Sometimes I have no difficulty enduring absence. Then I am ‘normal’: I fall in with the way ‘everyone’ endures the departure of a ‘beloved person’: I diligently obey the training by which I was very early accustomed to be separated from my mother — which nonetheless remained, at its source, a matter of suffering (not to say hysteria). I behave as a well-weaned subject; I can feed myself, meanwhile, on other things besides the maternal breast.
   This endured absence is nothing more or less than forgetfulness. I am, intermittently, unfaithful. This is the condition of my survival; for if I did not forget, I should die. The lover who doesn’t forget sometimes dies of excess, exhaustion, and tension of memory (like Werther).
[…]
   I waken out of this forgetfulness very quickly. In great haste, I reconstitute a memory, a confusion. A (classic) word comes from the body, which expresses the emotion of absence: to sigh: ‘to sigh for the bodily presence’: the two halves of the androgyne sigh for each other, as if each breath, being incomplete, sought to mingle with the other: the image of the embrace, in that it melts the two images into a single one: in amorous absence, I am, sadly, an unglued image that dries, yellows, shrivels.
   (But isn’t desire always the same, whether the object is present or absent? Isn’t the object always absent? — This isn’t the same languor: there are two words: Pothos, desire for the absent being, and Himéros, the more burning desire for the present being.)
   Endlessly I sustain the discourse of the beloved’s absence; actually a preposterous situation; the other is absent as referent, present as allocutory. This singular distortion generates a kind of insupportable present; I am wedged between two tenses, that of the reference and that of the allocution: you have gone (which I lament), you are here (since I am addressing you). Whereupon I know what the present, that difficult tense, is: a pure portion of anxiety.
   Absence persists — I must endure it. Hence I will manipulate it: transform the distortion of time into oscillation, produce rhythm, make an entrance onto the stage of language (language is born of absence: the child has made himself a doll out of a spool, throws it away and picks it up again, miming the mother’s departure and return: a paradigm is created). Absence becomes an active practice, a business (which keeps me from doing anything else); there is a creation of a fiction which has many roles (doubts, reproaches, desires, melancholies).

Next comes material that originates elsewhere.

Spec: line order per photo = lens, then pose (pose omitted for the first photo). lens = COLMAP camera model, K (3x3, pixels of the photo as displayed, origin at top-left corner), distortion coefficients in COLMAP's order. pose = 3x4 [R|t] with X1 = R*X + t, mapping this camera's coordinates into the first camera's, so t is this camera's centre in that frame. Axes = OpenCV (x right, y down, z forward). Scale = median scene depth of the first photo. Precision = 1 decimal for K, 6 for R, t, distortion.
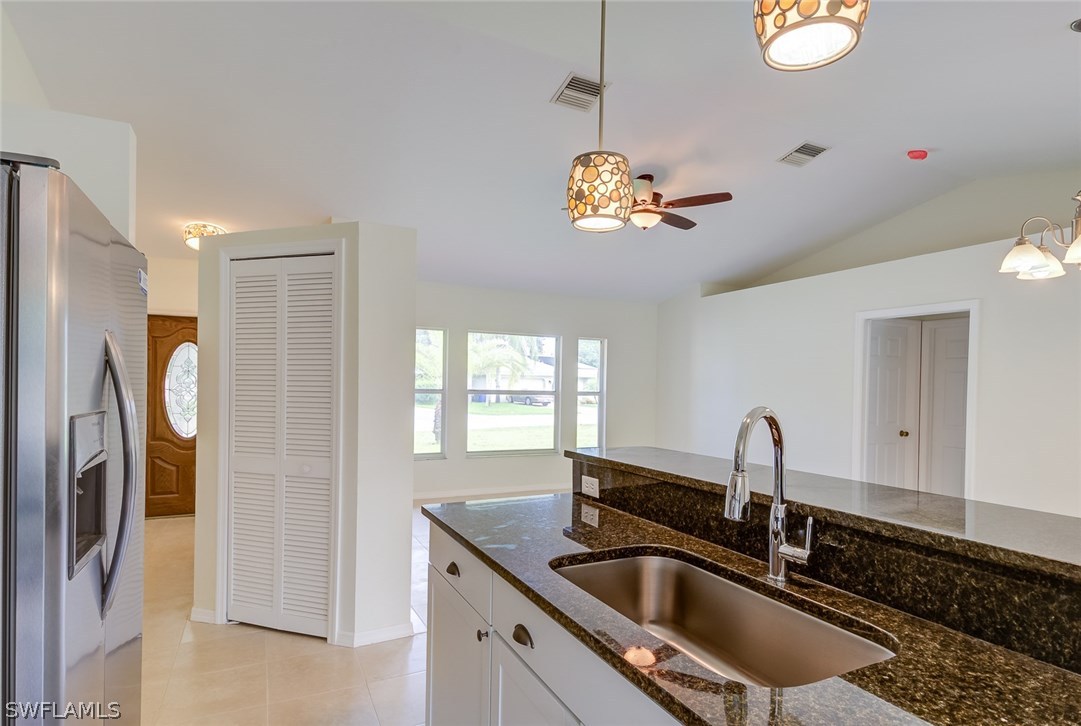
lens RADIAL K [[579.7, 0, 541.4], [0, 579.7, 389.0], [0, 0, 1]] dist [0.018853, -0.000220]
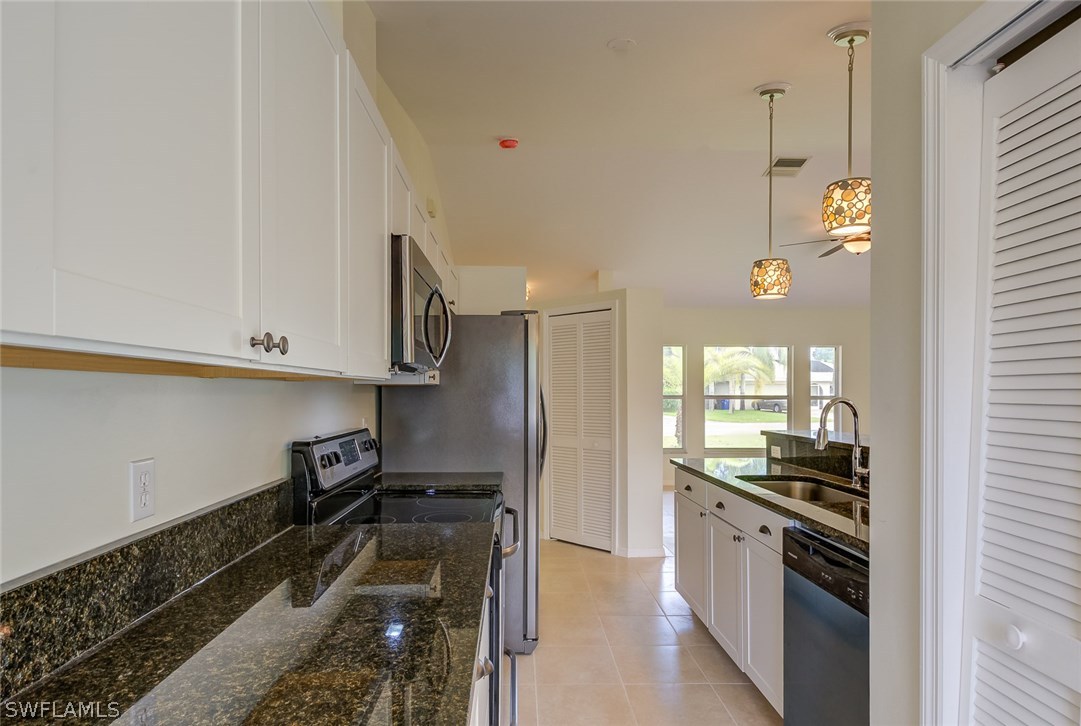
lens RADIAL K [[579.7, 0, 541.4], [0, 579.7, 389.0], [0, 0, 1]] dist [0.018853, -0.000220]
pose [[0.917138, -0.017772, -0.398173, 0.096258], [0.012509, 0.999797, -0.015811, 0.007768], [0.398373, 0.009520, 0.917174, -0.529558]]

This staging of language postpones the other’s death: a very short interval, we are told, separates the time during which the child still believes his mother to be absent and the time during which he believes her to be already dead. To manipulate absence is to extend this interval, to delay as long as possible the moment when the other might topple sharply from absence into death.
   I take a seat, alone, in a café: people come over and speak to me; I feel that I am sought after, surrounded, flattered. But the other is absent; I invoke the other inwardly to keep me on the brink of this mundane complacency, a temptation. I appeal to the other’s ‘truth’ (the truth of which the other gives me the sensation) against the hysteria of seduction into which I feel myself slipping. I make the other’s absence responsible for my worldliness: I invoke the other’s protection, the other’s return: let the other appear, take me away, like a mother who comes looking for her child, from this worldly brilliance, from this social infatuation, let the other restore to me ‘the religious intimacy, the gravity’ of the lover’s world.

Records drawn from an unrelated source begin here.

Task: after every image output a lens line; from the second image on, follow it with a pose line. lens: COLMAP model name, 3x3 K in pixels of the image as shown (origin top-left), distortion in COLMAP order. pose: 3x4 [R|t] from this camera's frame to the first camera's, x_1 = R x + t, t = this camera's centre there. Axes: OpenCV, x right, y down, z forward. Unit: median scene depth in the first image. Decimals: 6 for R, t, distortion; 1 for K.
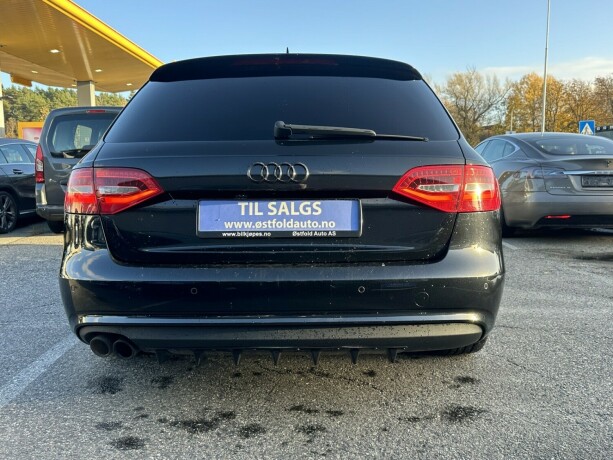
lens RADIAL K [[551.7, 0, 306.5], [0, 551.7, 230.0], [0, 0, 1]] dist [0.062359, -0.142504]
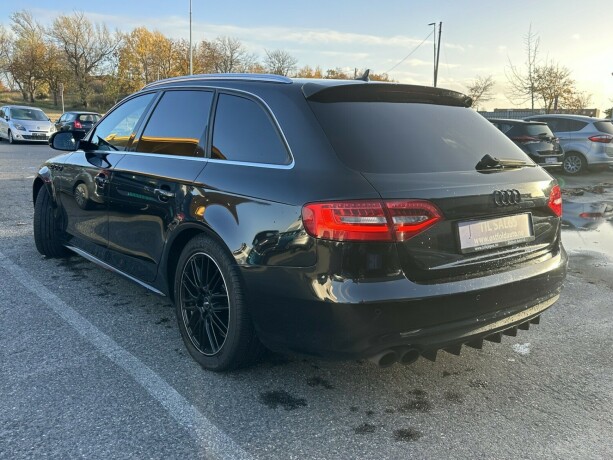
lens RADIAL K [[551.7, 0, 306.5], [0, 551.7, 230.0], [0, 0, 1]] dist [0.062359, -0.142504]
pose [[0.775425, -0.082453, 0.626033, -0.902451], [0.028241, 0.994974, 0.096065, -0.121563], [-0.630807, -0.056811, 0.773857, 0.200992]]
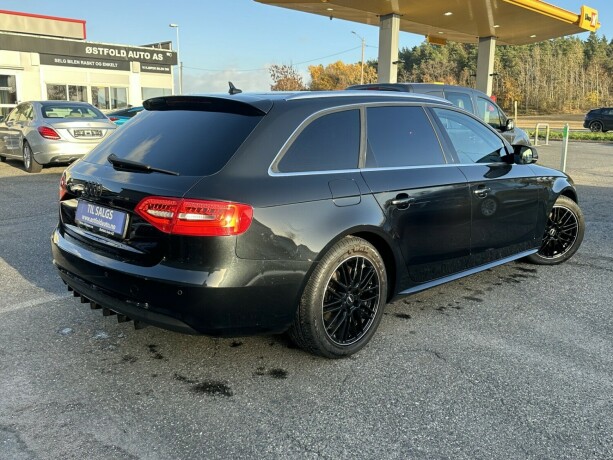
lens RADIAL K [[551.6, 0, 306.6], [0, 551.6, 218.9], [0, 0, 1]] dist [0.002828, -0.008326]
pose [[0.708416, 0.143986, -0.690952, 1.060354], [-0.089010, 0.989380, 0.114915, -0.183507], [0.700160, -0.019905, 0.713709, 0.222791]]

   A Buddhist koan says: ‘The master holds the disciple’s head underwater for a long, long time; gradually the bubbles become fewer; at the last moment, the master pulls the disciple out and revives him: when you have craved truth as you crave air, then you will know what truth is.’
   The absence of the other holds my head underwater; gradually I drown, my air supply gives out: it is by this asphyxia that I reconstitute my ‘truth’ and that I prepare what in love is Intractable.